━━━━━ Document text ━━━━━

= Desymmetrization =

Molecular change in chemistry

Desymmetrization is a chemical reaction that converts prochiral substrates into chiral products. Desymmetrisations are so pervasive that they are rarely described as such except when they proceed enantioselectively. The enantioselective reactions require chiral catalysts or chiral reagents. According to IUPAC, desymmetrization involves the "... the conversion of a prochiral molecular entity into a chiral one."

==Examples==
Typical substrates are epoxides, diols, dienes, and cyclic carboxylic acid anhydrides.

One example is the conversion of cis-3,5-diacetoxycyclopentene to monoacetate. This particular conversion utilizes the enzyme cholinesterase.

In another example, a symmetrical cyclic imide is subjected to asymmetric deprotonation resulting in a chiral product with high enantioselectivity.

━━━━━ Source information ━━━━━

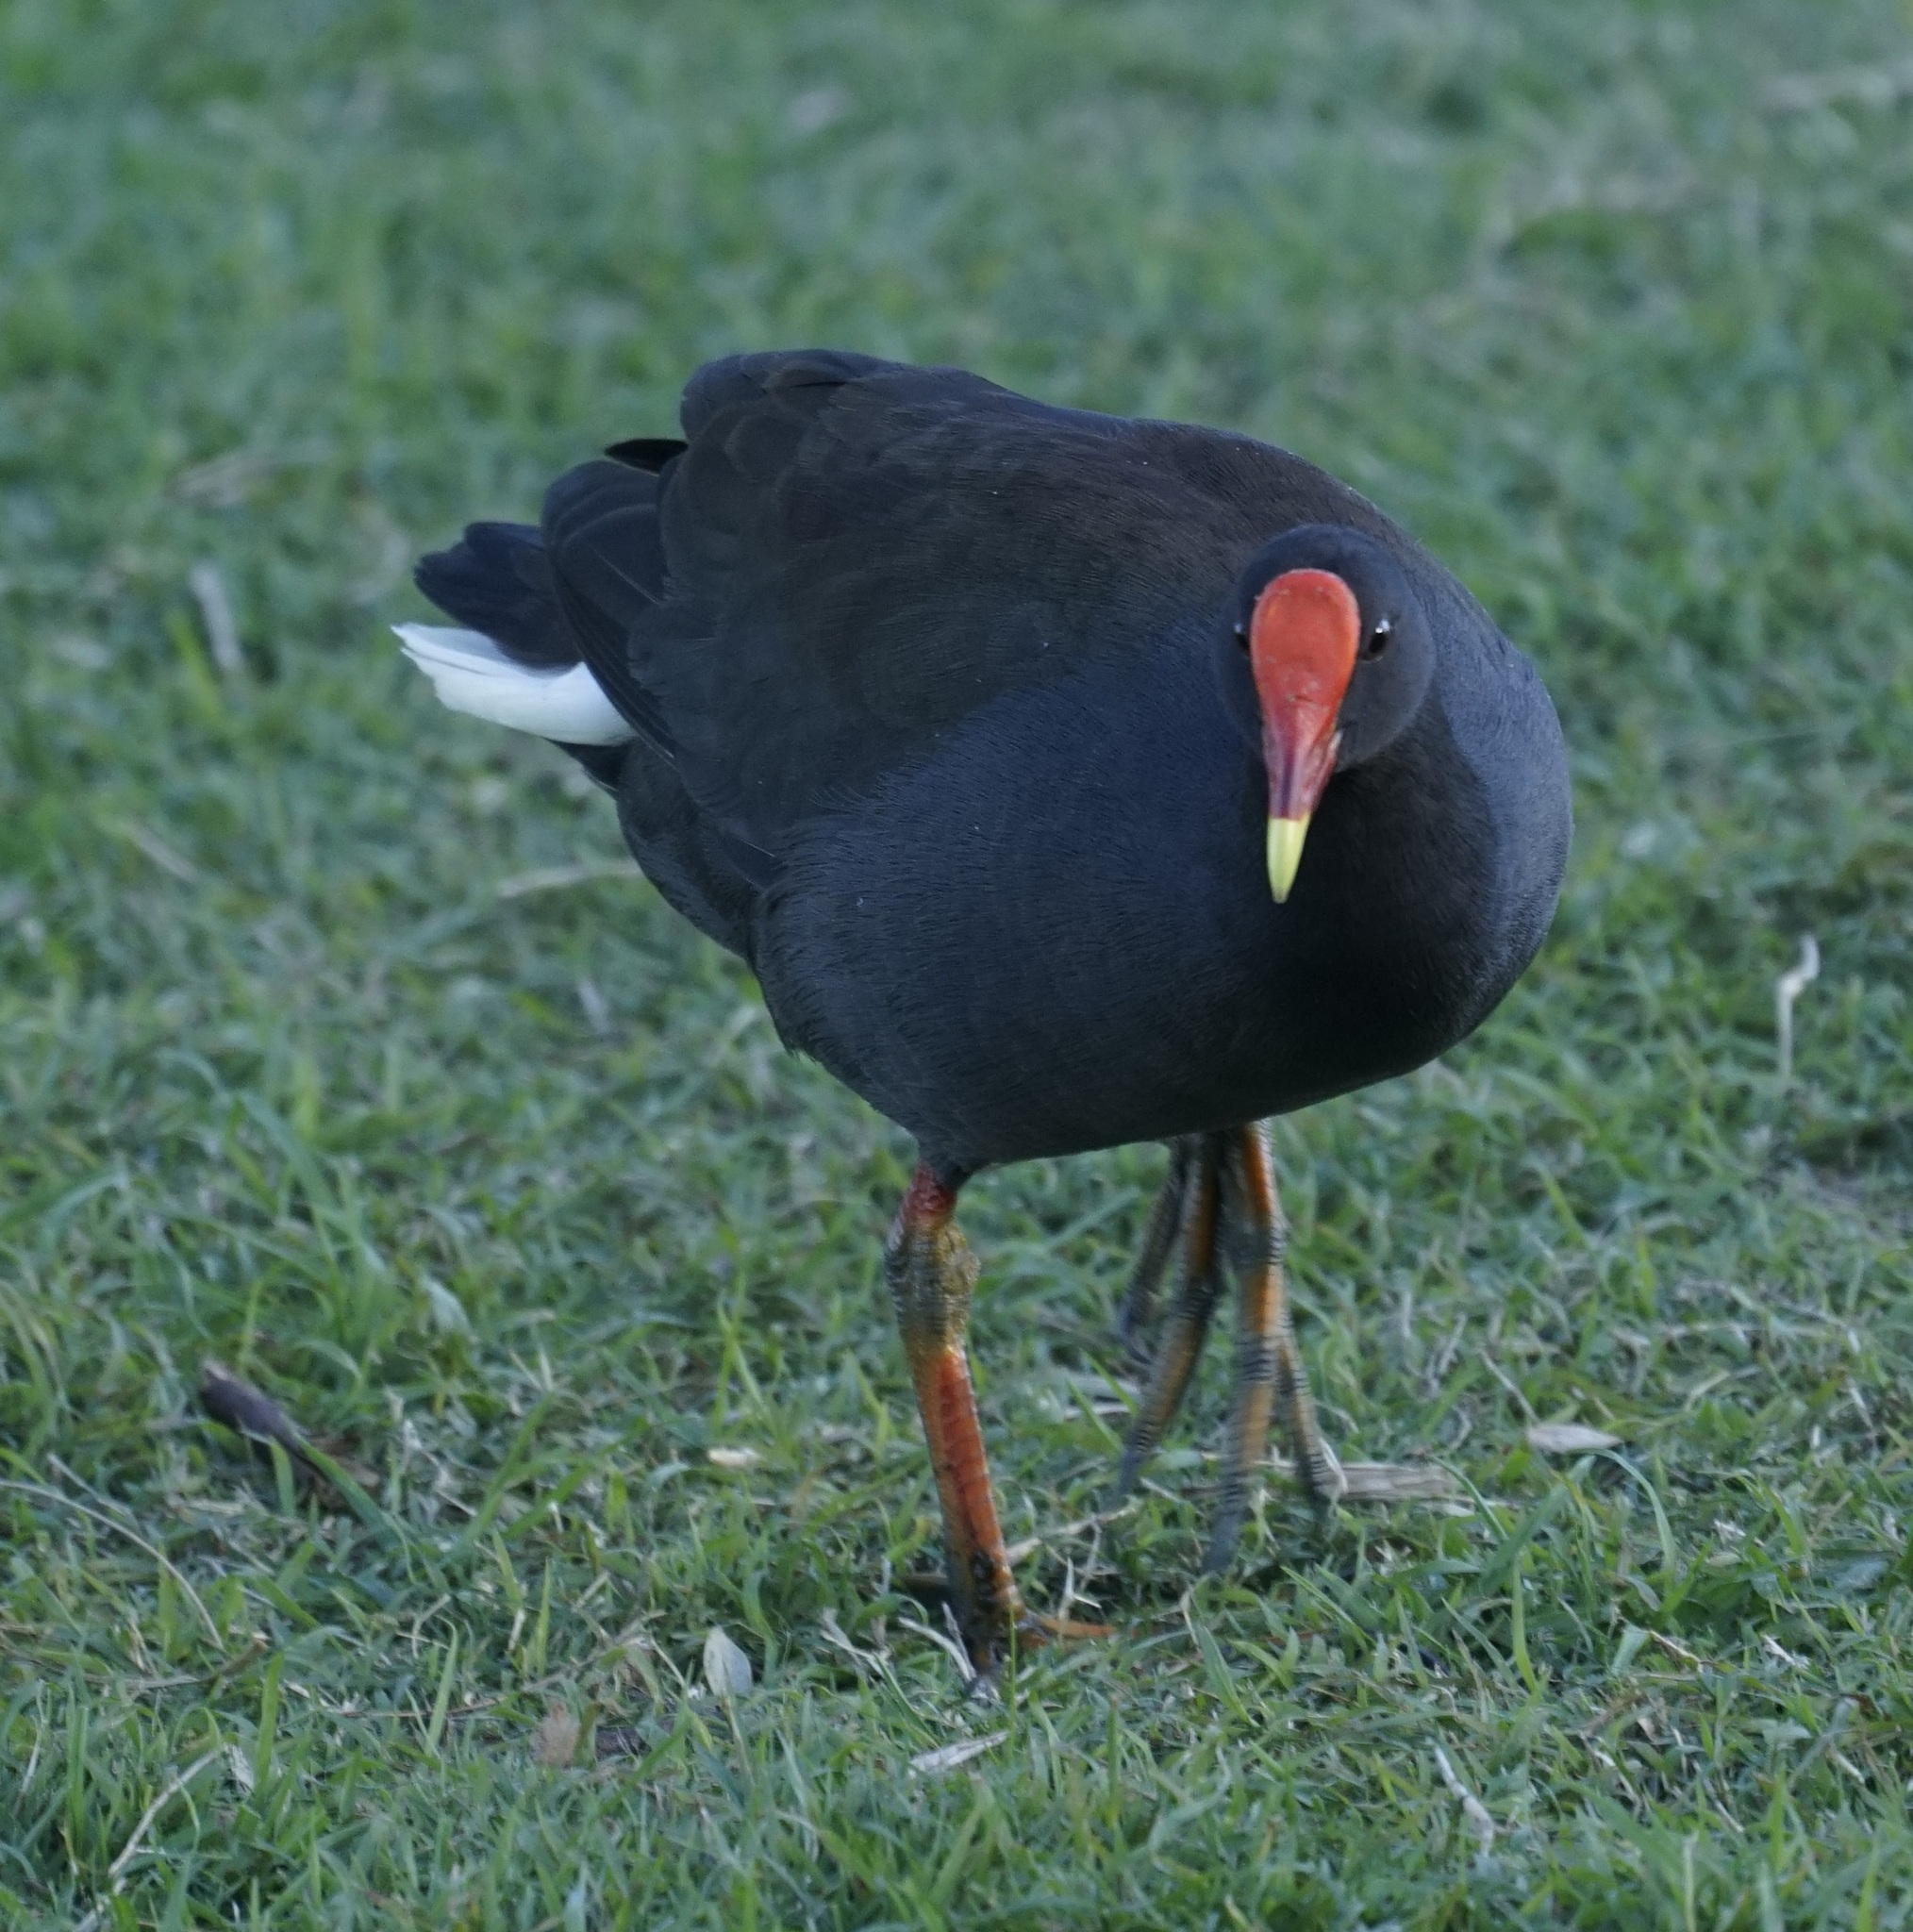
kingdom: Animalia
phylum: Chordata
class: Aves
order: Gruiformes
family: Rallidae
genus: Gallinula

━━━━━

> [Work instructions]
1. Translate this sentence from the desymmetrization article into Spanish: "Typical substrates are epoxides, diols, dienes, and cyclic carboxylic acid anhydrides."
2. Reproduce the part of the desymmetrization article starting at "Molecular change in" and ending at "the enzyme cholinesterase.".
3. Pick up the desymmetrization article after its last sentence and write what comes next.

> [Responses]
1. Los sustratos típicos son epóxidos, dioles, dienos y anhídridos de ácidos carboxílicos cíclicos.

2.
Molecular change in chemistry

Desymmetrization is a chemical reaction that converts prochiral substrates into chiral products. Desymmetrisations are so pervasive that they are rarely described as such except when they proceed enantioselectively. The enantioselective reactions require chiral catalysts or chiral reagents. According to IUPAC, desymmetrization involves the "... the conversion of a prochiral molecular entity into a chiral one."

==Examples==
Typical substrates are epoxides, diols, dienes, and cyclic carboxylic acid anhydrides.

One example is the conversion of cis-3,5-diacetoxycyclopentene to monoacetate. This particular conversion utilizes the enzyme cholinesterase.

3.
Partial hydrogenation converts benzil (PhC(O)C(O)Ph) into chiral hydrobenzoin. The process can be implemented enantioselectively using transfer hydrogenation.
PhC(O)C(O)Ph + H2 → PhCH(OH)C(O)Ph (Ph = C6H5)
The precursor benzil has C_{2v} symmetry, and the product is C_{2} symmetric.

Citric acid is also a symmetric molecule that can be desymmetrized by partial methylation.

Desymmetrization of citric acid

The alcoholysis of cyclic anhydrides can be conducted enantiosymmetrically using chiral amine catalysts.

A related example is the hydrolysis of prochiral diesters catalyzed by chiral phosphoric acids.

==Formal symmetry considerations==
Desymmetrizations involve the loss of an improper axis of rotation (mirror plane, center of inversion, rotation-reflection axis). In other words, desymmetrisations convert prochiral precursors into chiral products.